Социально-экономические вопросы во время и после Пунических войн — в центре внимания английского историка и философа А. Тойнби (1889–1975). В монографии «Наследие Ганнибала. Влияние Ганнибаловой войны на римскую жизнь»{45} он всесторонне исследовал жизнь Рима и Италии, дал характеристику римско-италийской федерации и подсчитал потери римлян на полях сражений. Опустошения в Италии и Сицилии, трудности в комплектовании армии вынудили Рим, как пишет Тойнби, призвать в армию плебеев шестого разряда. Однако он не связывает социальных изменений в обществе с исходом войны. Автор осовременивает события, видя капитализм в Риме и Карфагене. Его историософия наиболее ярко выражена в идее замкнутых цивилизаций, независимых друг от друга, каждая из которых проходит пять исторических стадий. После гибели отдельной цивилизации появляется новая, повторяя в своем развитии все процессы предшествующей. В новой цивилизации можно проследить события, аналогичные для ушедших. Следовательно, Пунические войны сравнимы с войнами Наполеона, а Ганнибал — с Наполеоном и даже с Гитлером. С таких же позиций, кстати говоря, рассматривают историю Пунических войн и другие современные исследователи{46}.
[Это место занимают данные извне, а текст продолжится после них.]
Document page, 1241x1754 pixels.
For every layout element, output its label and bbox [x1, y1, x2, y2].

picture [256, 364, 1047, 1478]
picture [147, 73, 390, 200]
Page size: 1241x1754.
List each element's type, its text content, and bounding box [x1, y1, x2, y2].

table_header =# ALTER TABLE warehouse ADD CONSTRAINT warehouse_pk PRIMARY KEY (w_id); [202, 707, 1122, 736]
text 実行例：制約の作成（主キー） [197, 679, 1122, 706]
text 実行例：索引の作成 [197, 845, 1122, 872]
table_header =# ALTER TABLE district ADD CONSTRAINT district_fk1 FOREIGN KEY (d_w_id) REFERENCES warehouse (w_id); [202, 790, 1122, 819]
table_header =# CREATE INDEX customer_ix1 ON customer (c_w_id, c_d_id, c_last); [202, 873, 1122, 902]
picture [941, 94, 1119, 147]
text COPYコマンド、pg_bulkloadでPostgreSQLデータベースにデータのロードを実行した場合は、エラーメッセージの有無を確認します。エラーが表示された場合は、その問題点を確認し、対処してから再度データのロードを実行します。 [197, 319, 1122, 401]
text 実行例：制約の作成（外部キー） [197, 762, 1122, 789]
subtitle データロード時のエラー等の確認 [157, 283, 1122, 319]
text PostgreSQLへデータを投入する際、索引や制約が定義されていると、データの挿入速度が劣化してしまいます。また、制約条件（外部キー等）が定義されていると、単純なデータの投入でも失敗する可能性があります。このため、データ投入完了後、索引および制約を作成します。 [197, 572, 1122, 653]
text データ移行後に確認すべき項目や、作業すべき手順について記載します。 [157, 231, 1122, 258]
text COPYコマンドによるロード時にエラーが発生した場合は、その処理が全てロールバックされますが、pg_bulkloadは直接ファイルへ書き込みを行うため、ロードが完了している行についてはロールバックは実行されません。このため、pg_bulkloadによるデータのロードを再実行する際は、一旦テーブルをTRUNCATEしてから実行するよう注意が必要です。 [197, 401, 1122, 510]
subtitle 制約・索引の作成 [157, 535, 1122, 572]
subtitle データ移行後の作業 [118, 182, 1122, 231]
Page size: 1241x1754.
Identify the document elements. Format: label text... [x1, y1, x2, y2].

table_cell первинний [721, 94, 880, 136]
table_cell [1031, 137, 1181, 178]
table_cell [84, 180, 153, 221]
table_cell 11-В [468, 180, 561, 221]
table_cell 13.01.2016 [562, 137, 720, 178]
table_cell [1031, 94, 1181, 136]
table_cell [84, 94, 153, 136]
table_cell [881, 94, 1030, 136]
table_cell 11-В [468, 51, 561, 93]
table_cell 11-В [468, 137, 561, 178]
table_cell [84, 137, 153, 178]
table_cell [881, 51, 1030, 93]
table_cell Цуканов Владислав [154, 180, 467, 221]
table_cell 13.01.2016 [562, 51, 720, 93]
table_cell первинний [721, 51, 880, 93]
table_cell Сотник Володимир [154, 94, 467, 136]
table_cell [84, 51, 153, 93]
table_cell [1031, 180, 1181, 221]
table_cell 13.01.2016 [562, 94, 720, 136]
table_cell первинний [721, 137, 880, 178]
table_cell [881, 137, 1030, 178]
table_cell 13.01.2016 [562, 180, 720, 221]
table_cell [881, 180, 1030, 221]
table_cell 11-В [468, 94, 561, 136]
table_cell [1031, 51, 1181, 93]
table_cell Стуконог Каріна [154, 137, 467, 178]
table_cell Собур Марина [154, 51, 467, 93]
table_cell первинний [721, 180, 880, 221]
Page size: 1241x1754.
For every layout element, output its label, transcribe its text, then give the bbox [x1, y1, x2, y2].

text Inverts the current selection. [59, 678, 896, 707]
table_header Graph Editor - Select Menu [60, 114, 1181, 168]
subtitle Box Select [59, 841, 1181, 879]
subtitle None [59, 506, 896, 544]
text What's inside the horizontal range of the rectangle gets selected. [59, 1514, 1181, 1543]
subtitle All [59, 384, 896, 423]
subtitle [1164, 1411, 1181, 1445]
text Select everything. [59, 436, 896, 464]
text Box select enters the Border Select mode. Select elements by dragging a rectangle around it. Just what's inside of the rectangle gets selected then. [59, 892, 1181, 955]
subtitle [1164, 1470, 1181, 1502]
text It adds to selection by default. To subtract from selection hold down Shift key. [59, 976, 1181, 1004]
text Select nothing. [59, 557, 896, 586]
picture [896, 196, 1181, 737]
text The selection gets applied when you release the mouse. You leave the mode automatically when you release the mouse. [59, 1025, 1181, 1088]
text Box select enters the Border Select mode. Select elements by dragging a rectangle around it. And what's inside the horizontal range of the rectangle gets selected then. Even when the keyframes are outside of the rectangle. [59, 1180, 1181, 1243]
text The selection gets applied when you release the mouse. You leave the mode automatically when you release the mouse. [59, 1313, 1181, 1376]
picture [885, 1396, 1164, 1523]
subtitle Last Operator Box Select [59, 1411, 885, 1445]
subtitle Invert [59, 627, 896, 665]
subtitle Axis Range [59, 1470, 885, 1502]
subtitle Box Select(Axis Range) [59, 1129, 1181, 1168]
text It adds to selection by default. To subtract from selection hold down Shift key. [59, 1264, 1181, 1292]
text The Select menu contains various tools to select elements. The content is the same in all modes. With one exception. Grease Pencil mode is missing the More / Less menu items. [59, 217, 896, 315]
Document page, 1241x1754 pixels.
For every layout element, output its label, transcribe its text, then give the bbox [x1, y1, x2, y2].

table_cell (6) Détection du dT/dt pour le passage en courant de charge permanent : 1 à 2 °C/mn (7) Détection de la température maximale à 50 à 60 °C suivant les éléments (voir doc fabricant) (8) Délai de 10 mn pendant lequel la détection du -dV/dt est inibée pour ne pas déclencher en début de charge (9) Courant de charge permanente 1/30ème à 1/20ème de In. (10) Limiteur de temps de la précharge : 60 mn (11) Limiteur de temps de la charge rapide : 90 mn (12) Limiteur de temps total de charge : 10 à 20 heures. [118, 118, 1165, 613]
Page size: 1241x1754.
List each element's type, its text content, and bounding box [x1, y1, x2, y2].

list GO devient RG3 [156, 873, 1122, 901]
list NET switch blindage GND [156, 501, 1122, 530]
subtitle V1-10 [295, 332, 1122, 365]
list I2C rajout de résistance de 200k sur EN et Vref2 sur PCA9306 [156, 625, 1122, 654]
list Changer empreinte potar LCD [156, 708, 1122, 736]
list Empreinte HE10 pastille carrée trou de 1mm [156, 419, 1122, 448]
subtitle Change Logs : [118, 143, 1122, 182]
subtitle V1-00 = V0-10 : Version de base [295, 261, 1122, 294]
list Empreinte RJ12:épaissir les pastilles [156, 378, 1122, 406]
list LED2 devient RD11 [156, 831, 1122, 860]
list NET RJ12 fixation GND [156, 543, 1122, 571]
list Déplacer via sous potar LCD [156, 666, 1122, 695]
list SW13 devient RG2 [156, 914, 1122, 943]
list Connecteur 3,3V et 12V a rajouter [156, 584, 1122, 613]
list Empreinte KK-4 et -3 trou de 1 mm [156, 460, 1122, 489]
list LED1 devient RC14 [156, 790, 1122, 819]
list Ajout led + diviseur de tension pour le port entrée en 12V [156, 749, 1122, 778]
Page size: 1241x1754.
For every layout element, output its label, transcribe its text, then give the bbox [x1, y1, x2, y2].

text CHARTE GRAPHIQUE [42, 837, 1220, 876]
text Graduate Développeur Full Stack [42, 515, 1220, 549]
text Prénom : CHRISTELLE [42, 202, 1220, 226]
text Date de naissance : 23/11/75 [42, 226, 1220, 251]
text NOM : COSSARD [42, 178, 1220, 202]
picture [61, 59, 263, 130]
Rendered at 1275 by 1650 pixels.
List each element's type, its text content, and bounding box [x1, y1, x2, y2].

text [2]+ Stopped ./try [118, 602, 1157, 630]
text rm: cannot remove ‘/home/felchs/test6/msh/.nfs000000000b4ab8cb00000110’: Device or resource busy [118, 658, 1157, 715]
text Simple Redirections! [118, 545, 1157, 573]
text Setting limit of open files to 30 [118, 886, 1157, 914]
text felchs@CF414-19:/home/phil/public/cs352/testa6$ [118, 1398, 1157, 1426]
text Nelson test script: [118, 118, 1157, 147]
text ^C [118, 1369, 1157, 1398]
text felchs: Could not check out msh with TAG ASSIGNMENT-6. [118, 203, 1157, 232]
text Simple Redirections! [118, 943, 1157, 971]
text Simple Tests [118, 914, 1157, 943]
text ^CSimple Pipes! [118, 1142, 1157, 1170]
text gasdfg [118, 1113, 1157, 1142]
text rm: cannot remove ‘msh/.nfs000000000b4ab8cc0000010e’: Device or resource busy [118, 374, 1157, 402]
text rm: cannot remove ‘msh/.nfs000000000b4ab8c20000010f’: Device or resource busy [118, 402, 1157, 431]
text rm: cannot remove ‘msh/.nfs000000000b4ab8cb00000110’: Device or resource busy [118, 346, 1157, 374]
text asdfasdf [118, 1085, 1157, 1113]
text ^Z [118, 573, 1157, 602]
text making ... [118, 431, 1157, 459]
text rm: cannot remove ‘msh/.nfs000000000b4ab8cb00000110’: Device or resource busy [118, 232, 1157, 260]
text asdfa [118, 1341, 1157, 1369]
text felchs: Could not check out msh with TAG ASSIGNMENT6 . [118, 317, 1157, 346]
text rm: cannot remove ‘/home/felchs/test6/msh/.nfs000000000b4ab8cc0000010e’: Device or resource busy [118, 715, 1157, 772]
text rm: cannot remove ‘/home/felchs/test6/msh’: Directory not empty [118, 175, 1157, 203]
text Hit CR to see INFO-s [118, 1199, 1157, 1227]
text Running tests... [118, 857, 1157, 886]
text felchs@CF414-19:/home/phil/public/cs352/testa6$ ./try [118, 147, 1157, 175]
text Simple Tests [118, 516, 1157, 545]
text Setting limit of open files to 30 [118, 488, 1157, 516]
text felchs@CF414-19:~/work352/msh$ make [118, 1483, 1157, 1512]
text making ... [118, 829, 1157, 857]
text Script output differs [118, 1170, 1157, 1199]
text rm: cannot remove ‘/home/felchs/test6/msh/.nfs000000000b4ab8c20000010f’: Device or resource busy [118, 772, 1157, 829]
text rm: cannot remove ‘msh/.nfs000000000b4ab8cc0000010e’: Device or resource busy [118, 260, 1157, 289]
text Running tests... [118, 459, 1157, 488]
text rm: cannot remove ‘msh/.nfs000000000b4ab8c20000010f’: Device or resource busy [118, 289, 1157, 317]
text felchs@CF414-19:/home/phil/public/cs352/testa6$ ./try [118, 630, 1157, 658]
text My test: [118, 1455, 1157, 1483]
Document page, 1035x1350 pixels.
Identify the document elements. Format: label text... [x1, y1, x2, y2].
Тойнби отмечает, что наиболее болезненно последствия Ганнибаловой войны сказались во II веке до н. э., и последствия эти неправомерно им охарактеризованы как революция Гракхов.

Нельзя не отметить, что Тойнби либеральный ученый, со страниц его книг звучит протест против агрессивных войн{47}.

Соотечественник Тойнби В. Харрис в исследовании «Война и империализм в республиканском Риме 327—70 гг. до н. э.»{48} оспаривает значение экономических факторов римской экспансии. Автор убежден: «Экономические причины войн отсутствовали вплоть до того, как начались постепенные изменения в последние годы II века до н. э.», а все рассуждения об экономических факторах войн — миф, внешняя политика Рима во II веке до н. э. от них не зависела {49}. Харрис говорит, что его мнение о незаинтересованности Рима в экономических выгодах покажется странным поколению, воспитанному на идеях Маркса. Выходит, война Рима с Карфагеном и уничтожение пунической цивилизации — не борьба двух хищников из-за Средиземноморья, а лишь обеспечение все той же пресловутой собственной безопасности. Работа Харриса направлена против марксистского понимания истории, в том числе и истории Пунических войн. Автор прямо заявляет, что представители марксистского направления традиционно, т. е., надо понимать, формально, выводят основные причины войн из экономических условий. Но как он ни изощряется в фальсификации, решающую роль в развязывании войн античности все же играл экономический фактор. Харрису остается лишь посетовать на то, что «историки, противоречащие марксизму, подвергаются опасности быть отвергнутыми»{50}. Здесь с ним нельзя не согласиться. В то же время интересен его цифровой материал, приведенный из различных источников и исследований. Важно, что Харрис обратил внимание на привлечение в римское войско во время Ганнибаловой войны беднейших слоев населения, составлявших в легионах значительный процент.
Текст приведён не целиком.